In both cases, his presence is a sign of his firm commitment to equal rights, regardless of religion, race or other differences.
A concrete example of that is his engagement in Hands of Peace, which is an interfaith organization developing peace-building and leadership skills in Israeli, Palestinian and American teens through the power of dialogue and personal relationships.
Raanan is also a driving force behind the Praying Together in Jerusalem, a movement, where Muslims, Jews, Christians and people of other faiths gather on the last Thursday of every month to pray their respective traditional prayer together side-by-side.

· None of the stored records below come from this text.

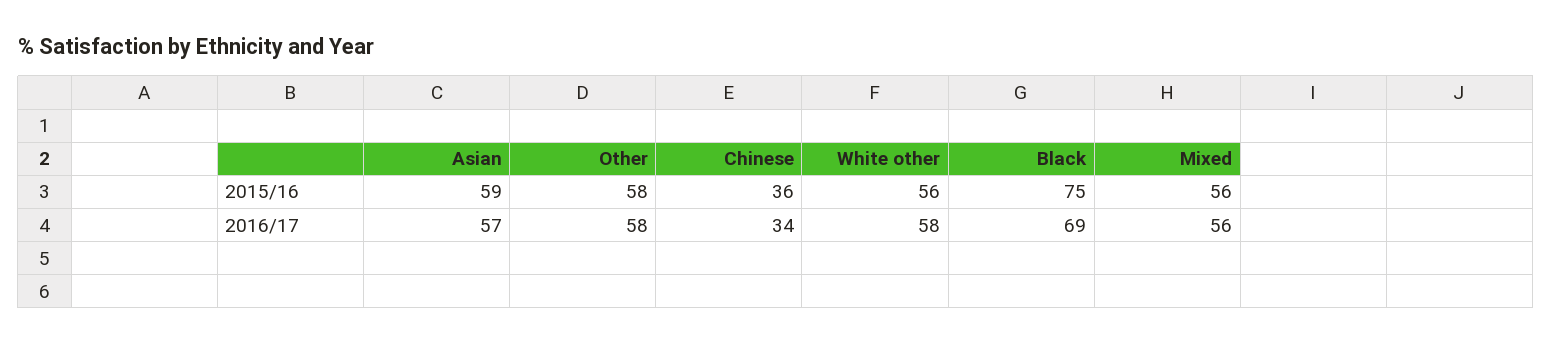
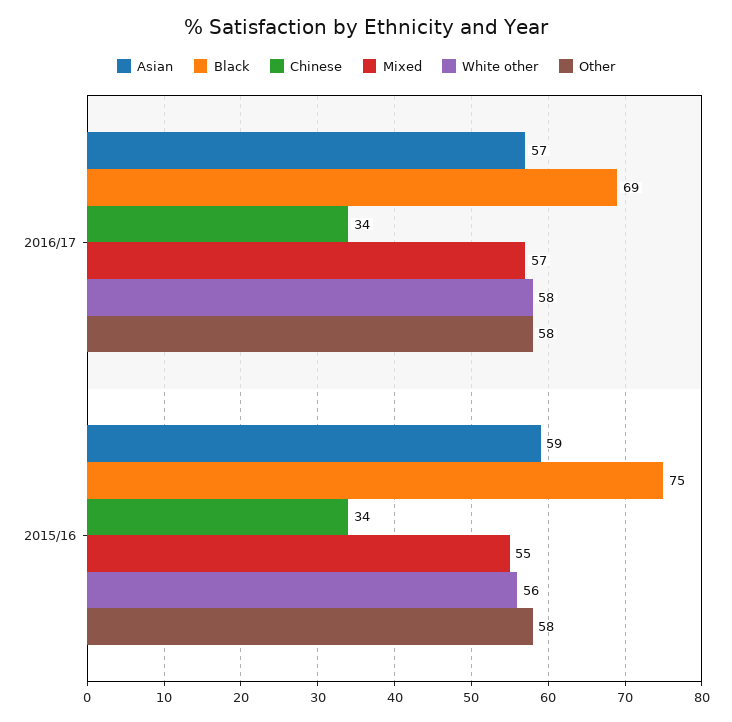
  {
    "Asian": {
      "2015/16": 59,
      "2016/17": 57
    },
    "Other": {
      "2015/16": 58,
      "2016/17": 58
    },
    "Chinese": {
-     "2015/16": 36,
+     "2015/16": 34,
      "2016/17": 34
    },
    "White other": {
      "2015/16": 56,
      "2016/17": 58
    },
    "Black": {
      "2015/16": 75,
      "2016/17": 69
    },
    "Mixed": {
-     "2015/16": 56,
+     "2015/16": 55,
-     "2016/17": 56
+     "2016/17": 57
    }
  }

As positive as such a program is, Raanan is well aware of the reality confronting the Palestinians:
”I feel religiously mandated to represent a voice of justice for the others in our land, first and foremost the Palestinian people. Putting myself into their shoes, the outlook is indeed bleak. Nothing has changed with the occupation and no one seems willing to deal with the real issues of it. It is incredibly sad, because we are meant to be together and our destinies are wrapped up in one another.”

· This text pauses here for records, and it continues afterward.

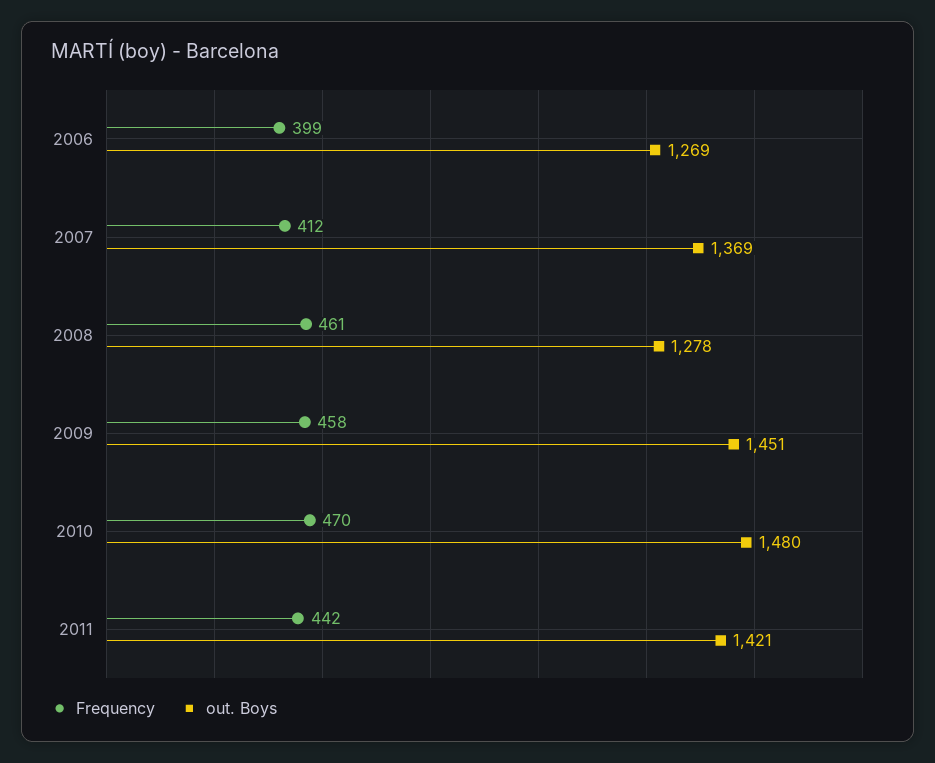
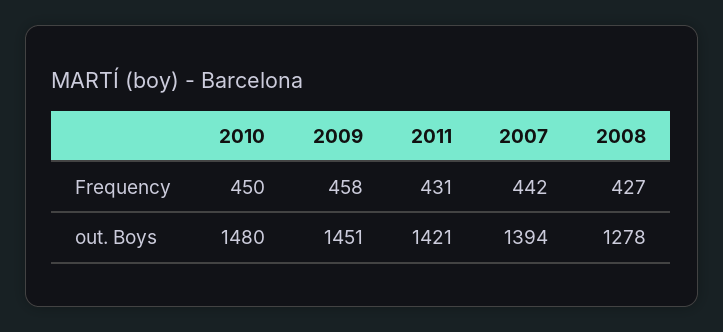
  {
    "Frequency": {
-     "2006": 399,
-     "2007": 412,
+     "2007": 442,
-     "2008": 461,
+     "2008": 427,
      "2009": 458,
-     "2010": 470,
+     "2010": 450,
-     "2011": 442
+     "2011": 431
    },
    "out. Boys": {
-     "2006": 1269,
-     "2007": 1369,
+     "2007": 1394,
      "2008": 1278,
      "2009": 1451,
      "2010": 1480,
      "2011": 1421
    }
  }

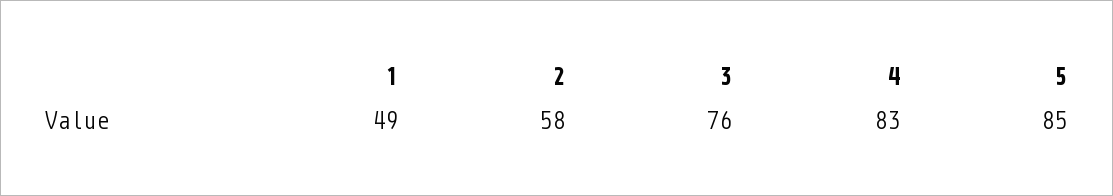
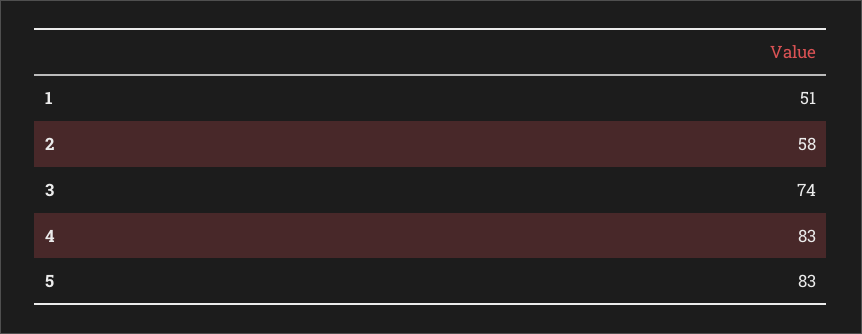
  {
-   "1": 49,
+   "1": 51,
    "2": 58,
-   "3": 76,
+   "3": 74,
    "4": 83,
-   "5": 85
+   "5": 83
  }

Since his participation in WCC’s 12 Faces of Hope campaign, he has received plenty of both positive and negative feedback.

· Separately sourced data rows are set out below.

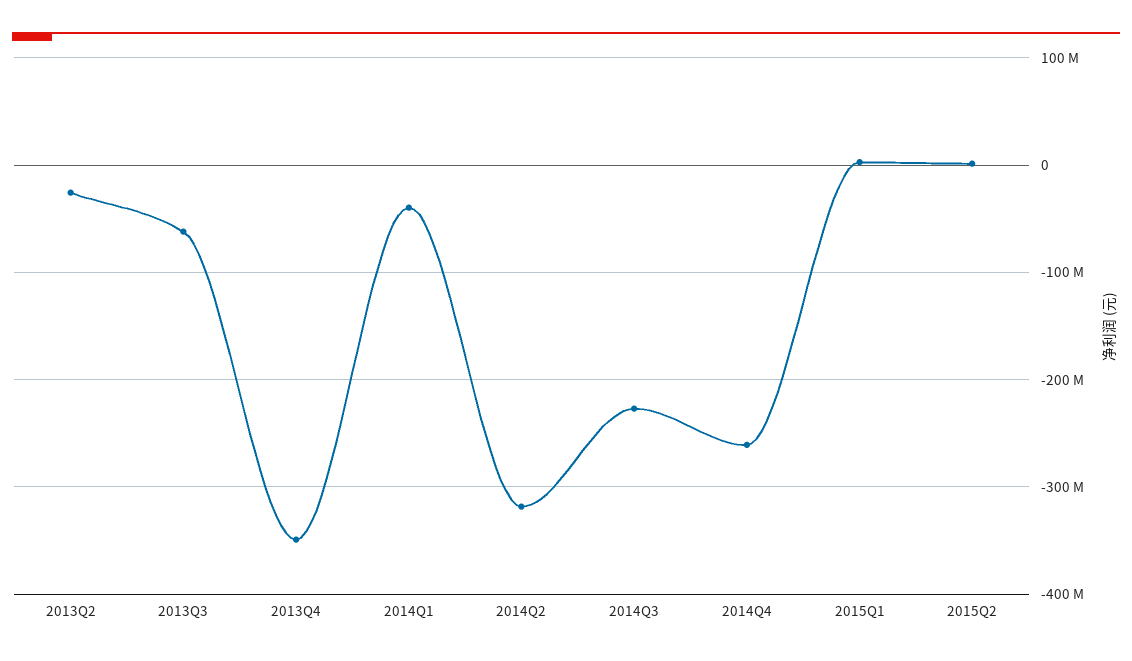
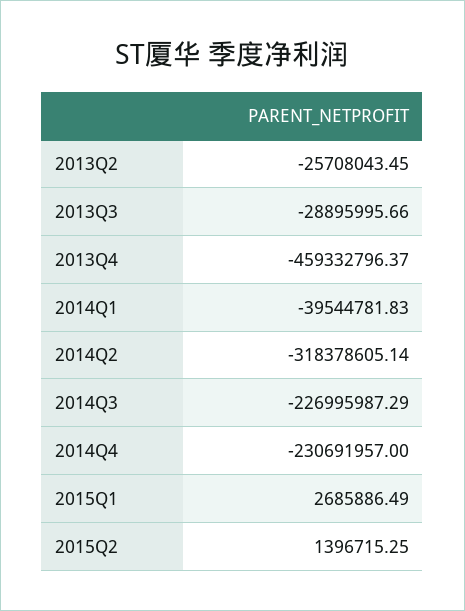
  {
    "2013Q2": -25708043.45,
-   "2013Q3": -60000000,
+   "2013Q3": -28895995.66,
-   "2013Q4": -350000000,
+   "2013Q4": -459332796.37,
    "2014Q1": -39544781.83,
    "2014Q2": -318378605.14,
    "2014Q3": -226995987.29,
-   "2014Q4": -260000000,
+   "2014Q4": -230691957,
    "2015Q1": 2685886.49,
    "2015Q2": 1396715.25
  }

"As a board member of the Rabbis for Human Rights, I’ve been accused of being used as a token of a pro-Palestinian agenda of the WCC, which by some has been deliberately misinterpreted as anti-Israeli. That is of course not the case. WCC is committed to taking a non-biased position and I am personally committed to helping it express this to potential Jewish partners. My participation in the campaign is solely a human rights issue,” Mallek says.
In spite of a seemingly deteriorating situation for the Palestinian people, with both under-employment and alarming unemployment rates, he is still cautiously optimistic about the future.
”Palestinians are at the very lowest point and things will either continue as they are or get better. There always has to be hope, because the potential is incredible,” he explains.
Mallek sees rays of hope through the programmes in which he is involved, where young people of different faiths find each other, where people pray together and where a vast majority want lasting peace and justice for all.
”I believe in empowering the youth to realize what needs to happen to effectively end the occupation, which is to ensure equal rights for all people in the Holy Land. Quality of life for Palestinians is much more important than the relocation of the US embassy”, he explains.
But nothing comes easy and there is a lot of work to be done to move things in the right direction. The potential is there, but there are strong extremist forces working against peace because “peace will disenfranchise the fanatics”, according to Mallek.
Still, hope prevails and religious leaders are well positioned to prevent and encounter all kinds of hate speech and fanaticism, and to promote equal rights globally. That is what the Plan of Action, discussed in Vienna recently, is all about and this is what drives Raanan Mallek.
*Claus Grue is communication consultant for the World Council of Churches.